Every triple of real numbers $(x,y,r)$, where $r>0$, represents a circle with center $(x,y)$ and radius $r$.
Suppose we have a infinite sequence of such triples $(x_i,y_i,r_i)$, that converges to $(x_L,y_L,r_L)$, with $r_L>0$.
For every $i$, define $d_i$ as the Hausdorff distance between the circle represented by $(x_i,y_i,r_i)$ and the circle represented by the limit $(x_L,y_L,r_L)$.
Is this true that the sequence $d_i$ converges to 0? Intuitively it seems true, but what is the way to prove it?
I assume by "circle" you mean just the circumference, not the disc.
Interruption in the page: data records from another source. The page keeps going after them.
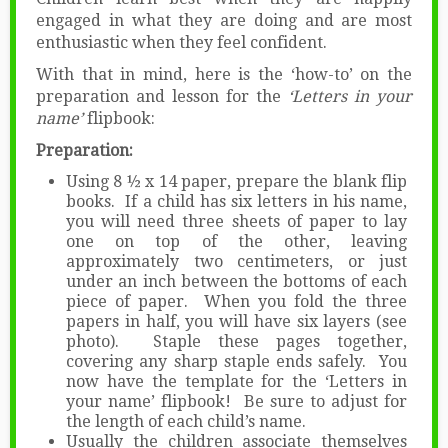
engaged in what they are doing and are most
enthusiastic when they feel confident.
With that in mind, here is the ‘how-to’ on the
preparation and lesson for the
‘Letters in your
name’
flipbook:
Preparation:
Using 8 ½ x 14 paper, prepare the blank flip
books. If a child has six letters in his name,
you will need three sheets of paper to lay
one on top of the other, leaving
approximately two centimeters, or just
under an inch between the bottoms of each
piece of paper. When you fold the three
papers in half, you will have six layers (see
photo). Staple these pages together,
covering any sharp staple ends safely. You
now have the template for the ‘Letters in
your name’ flipbook! Be sure to adjust for
the length of each child’s name.
Usually the children associate themselves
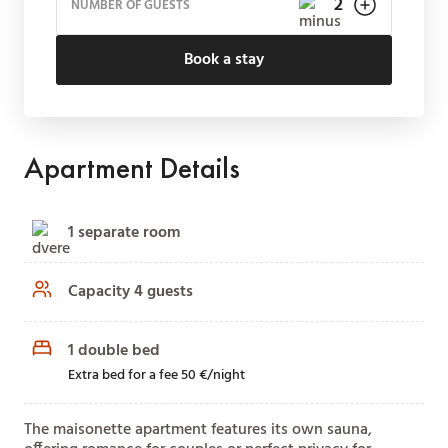
NUMBER OF GUESTS
Book a stay
Apartment Details
1 separate room
Capacity 4 guests
1 double bed
Extra bed for a fee 50 €/night
The maisonette apartment features its own sauna,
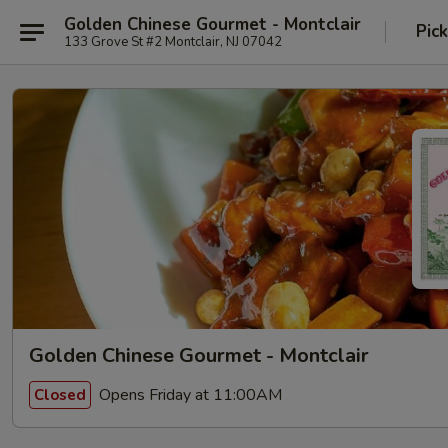
Golden Chinese Gourmet - Montclair
Pic
133 Grove St #2 Montclair, NJ 07042
Golden Chinese Gourmet - Montclair
Opens Friday at 11:00AM
Closed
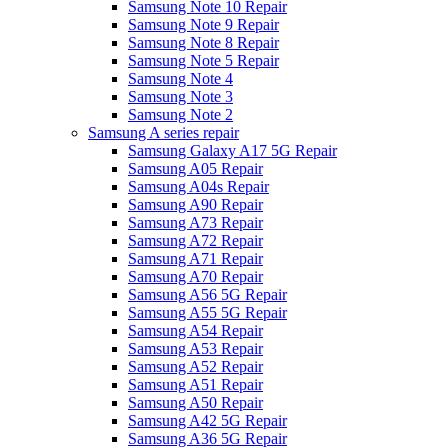
Samsung Note 10 Repair
Samsung Note 9 Repair
Samsung Note 8 Repair
Samsung Note 5 Repair
Samsung Note 4
Samsung Note 3
Samsung Note 2
Samsung A series repair
Samsung Galaxy A17 5G Repair
Samsung A05 Repair
Samsung A04s Repair
Samsung A90 Repair
Samsung A73 Repair
Samsung A72 Repair
Samsung A71 Repair
Samsung A70 Repair
Samsung A56 5G Repair
Samsung A55 5G Repair
Samsung A54 Repair
Samsung A53 Repair
Samsung A52 Repair
Samsung A51 Repair
Samsung A50 Repair
Samsung A42 5G Repair
Samsung A36 5G Repair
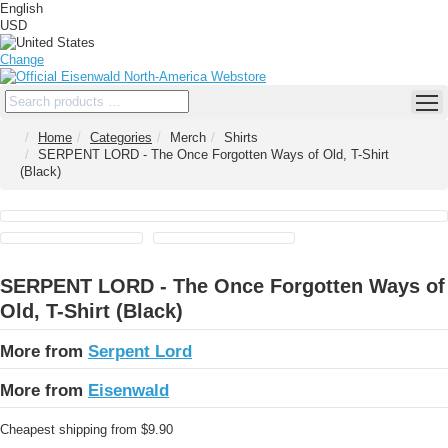
English
USD
Change
Home
Categories
Merch
Shirts
SERPENT LORD - The Once Forgotten Ways of Old, T-Shirt
(Black)
SERPENT LORD - The Once Forgotten Ways of
Old, T-Shirt (Black)
More from
Serpent Lord
More from
Eisenwald
Cheapest shipping from $9.90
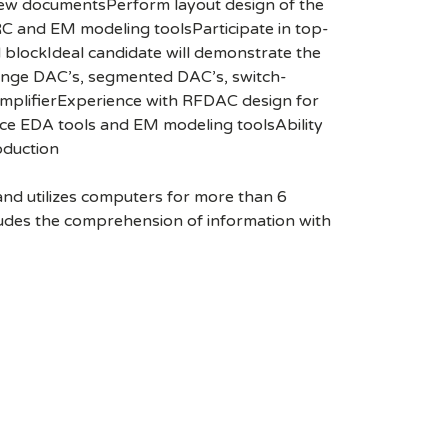
view documentsPerform layout design of the
RC and EM modeling toolsParticipate in top-
d blockIdeal candidate will demonstrate the
 range DAC’s, segmented DAC’s, switch-
amplifierExperience with RFDAC design for
ce EDA tools and EM modeling toolsAbility
oduction
 and utilizes computers for more than 6
ludes the comprehension of information with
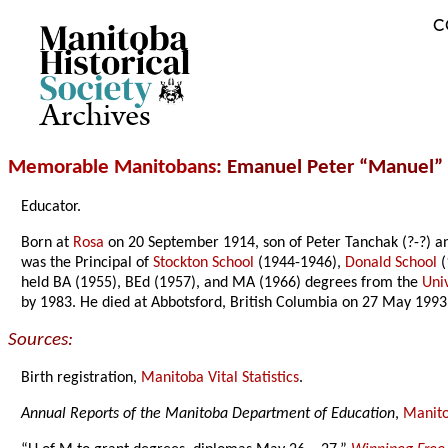
C
Archives
Memorable Manitobans
: Emanuel Peter “Manuel”
Educator.
Born at
Rosa
on 20 September 1914, son of Peter Tanchak (?-?) 
was the Principal of
Stockton School
(1944-1946),
Donald School
(
held BA (1955), BEd (1957), and MA (1966) degrees from the
Uni
by 1983. He died at Abbotsford, British Columbia on 27 May 1993
Sources:
Birth registration,
Manitoba Vital Statistics
.
Annual Reports of the Manitoba Department of Education
,
Manito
Consider two such circles $C_1(x_1,y_1,r_1)$ and $C_2(x_2,y_2,r_2)$. The points at angle $\theta$ on the two circles are $$ p_1(\theta) = \left[\begin{matrix}x_1\\y_1\end{matrix}\right] + r_1\left[\begin{matrix}\cos\theta\\\sin\theta\end{matrix}\right] \qquad\text{and}\qquad p_2(\theta) = \left[\begin{matrix}x_2\\y_2\end{matrix}\right] + r_2\left[\begin{matrix}\cos\theta\\\sin\theta\end{matrix}\right] $$ and the distance between those points satisfies $$ \|p_1(\theta)-p_2(\theta)\| \le \left\|\left[\begin{matrix}x_1-x_2\\y_1-y_2\end{matrix}\right]\right\| + |r_1-r_2| \le |x_1-x_2|+|y_1-y_2|+|r_1-r_2| $$ The existence of such a point $p_2(\theta)$ on the one circle for every point $p_1(\theta)$ on the other, and vice versa, shows that $$ d(C_1,C_2) \le |x_1-x_2|+|y_1-y_2|+|r_1-r_2| $$ This implies that the map sending $(x,y,r)\in\mathbb{R}^3$ to the corresponding circle is continuous (even $1$-Lipschitz wrt the $\ell_1$ norm on $\mathbb{R}^3$), and so convergence of the tuples implies convergence of the circles, as desired.